Negligence angle: PUWER requires all work equipment to be suitably guarded against dangerous moving parts. Any employer who allows workers to operate machinery with inadequate guarding, or without proper training on isolation procedures, is in clear breach.
RIDDOR: Amputations are specified injuries requiring immediate reporting. Crush injuries to the head or torso causing damage to the brain or internal organs are also specified.
Violence at work
Acts of violence account for 10% of injuries reported under RIDDOR, concentrated in sectors where workers deal with members of the public: healthcare, retail, hospitality, and security.
Example: A hospital healthcare assistant is assaulted by a patient and sustains a fractured cheekbone. A pub door supervisor is attacked by a customer and suffers soft tissue injuries requiring surgery.
Negligence angle: Employers have a duty to assess the risk of violence and take reasonable steps to reduce it: training in conflict de-escalation, lone working policies, adequate staffing levels, CCTV, and panic alarms where appropriate. Failure to implement these measures where the risk is foreseeable is a breach of the duty of care.
RIDDOR: Fractures, amputations, or any violence-related injury causing seven or more consecutive days off work are reportable.
Which workplace accidents must be reported under RIDDOR?
Employers must report three categories of work-related incident to the HSE under RIDDOR 2013: specified injuries, over-seven-day incapacity, and dangerous occurrences.

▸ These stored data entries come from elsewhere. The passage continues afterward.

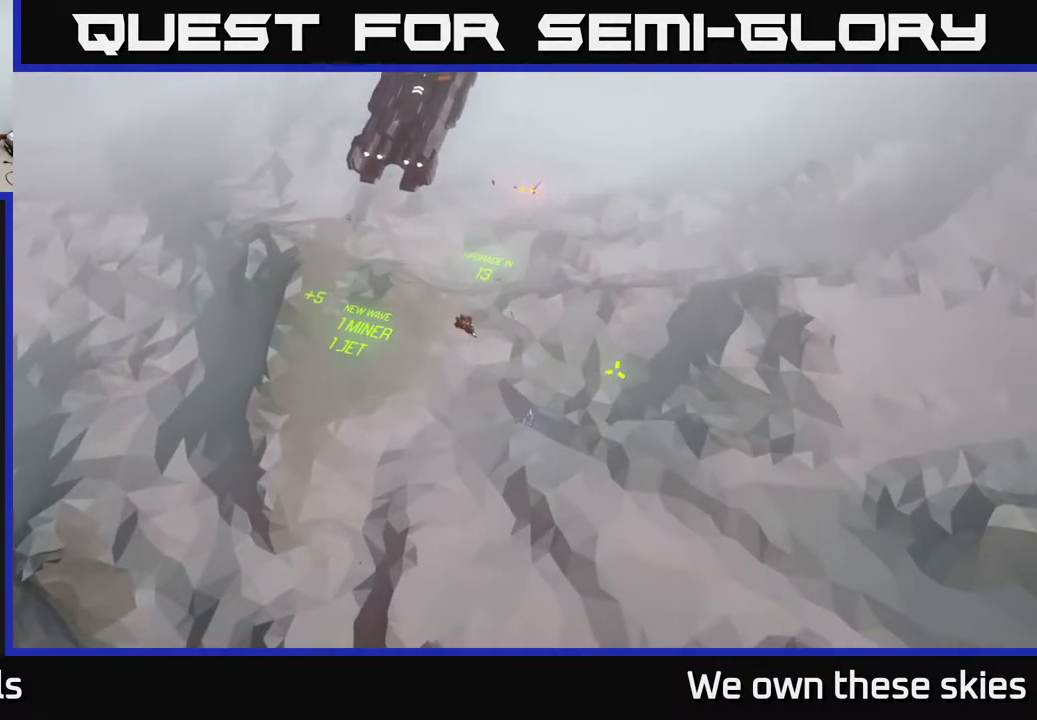
{"buttons": [], "left_stick": "center", "events": []}
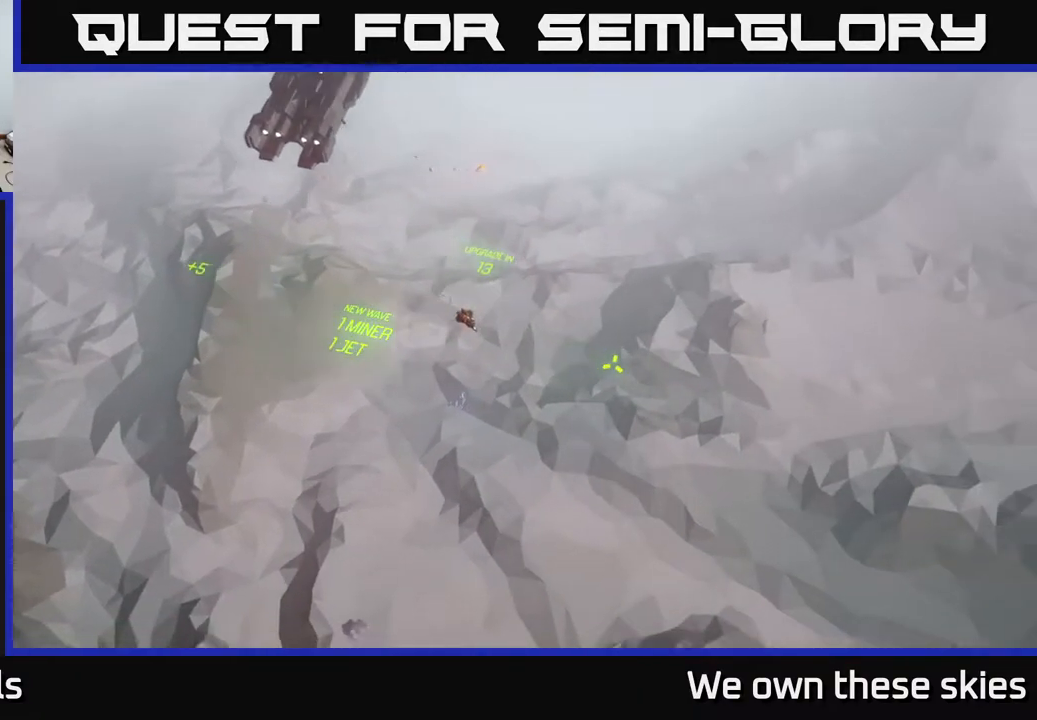
{"buttons": [], "left_stick": "center", "events": []}
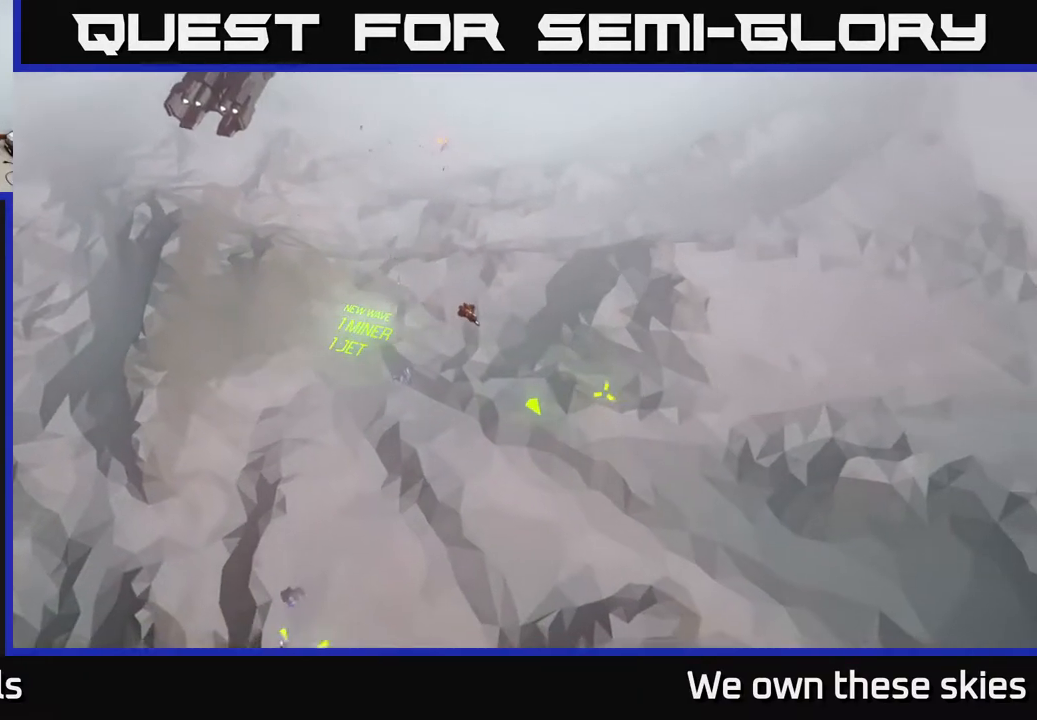
{"buttons": [], "left_stick": "down-left", "events": [[100, "left_stick", "down-right"], [150, "left_stick", "down"], [450, "left_stick", "down-left"]]}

Specified injuries must be reported immediately (within 10 days for non-fatal). They include:
- All bone fractures except fingers, thumbs, and toes
- Amputations of any limb, hand, finger, thumb, leg, foot, or toe
- Injuries likely to cause permanent loss or reduction of sight
- Crush injuries to the head or torso causing damage to the brain or internal organs
- Burns covering over 10% of the body, or affecting the eyes, respiratory system, or vital organs
- Loss of consciousness caused by head injury or asphyxia
- Any degree of scalping requiring hospital treatment
Over-seven-day injuries: where an employee cannot perform their normal work duties for more than seven consecutive days, the accident must be reported within 15 days.
Reporting is the employer's obligation, not the worker's. If your employer failed to submit a RIDDOR report after a serious accident, that failure does not bar you from making a compensation claim. It may, however, be relevant evidence of the employer's attitude to health and safety.
When do workplace accident examples give grounds for a claim?
Any of the accident types above can give grounds for a compensation claim if the accident was caused or contributed to by your employer's failure to meet their legal duty of care.
Three elements are required: your employer owed you a duty of care (they do, under the Health and Safety at Work etc. Act 1974), they breached that duty through some failure of equipment, training, assessment, or management, and that breach caused your injury. All three must be present.
The time limit is three years from the date of the accident, or from the date you first knew your injury was work-related. Almost all workplace injury claims are funded by a no-win-no-fee Conditional Fee Agreement, so you pay nothing upfront and nothing if the claim does not succeed.
For a step-by-step explanation of how claims work and what to do in the first week after an accident, see our claims process guide. For compensation ranges by accident type, see the claim types section.
This guide is for general information only and does not constitute legal advice. Every claim turns on its own facts. For advice about your specific situation, speak to a regulated solicitor. You can find one through the Find a Solicitor service (Law Society) or through APIL.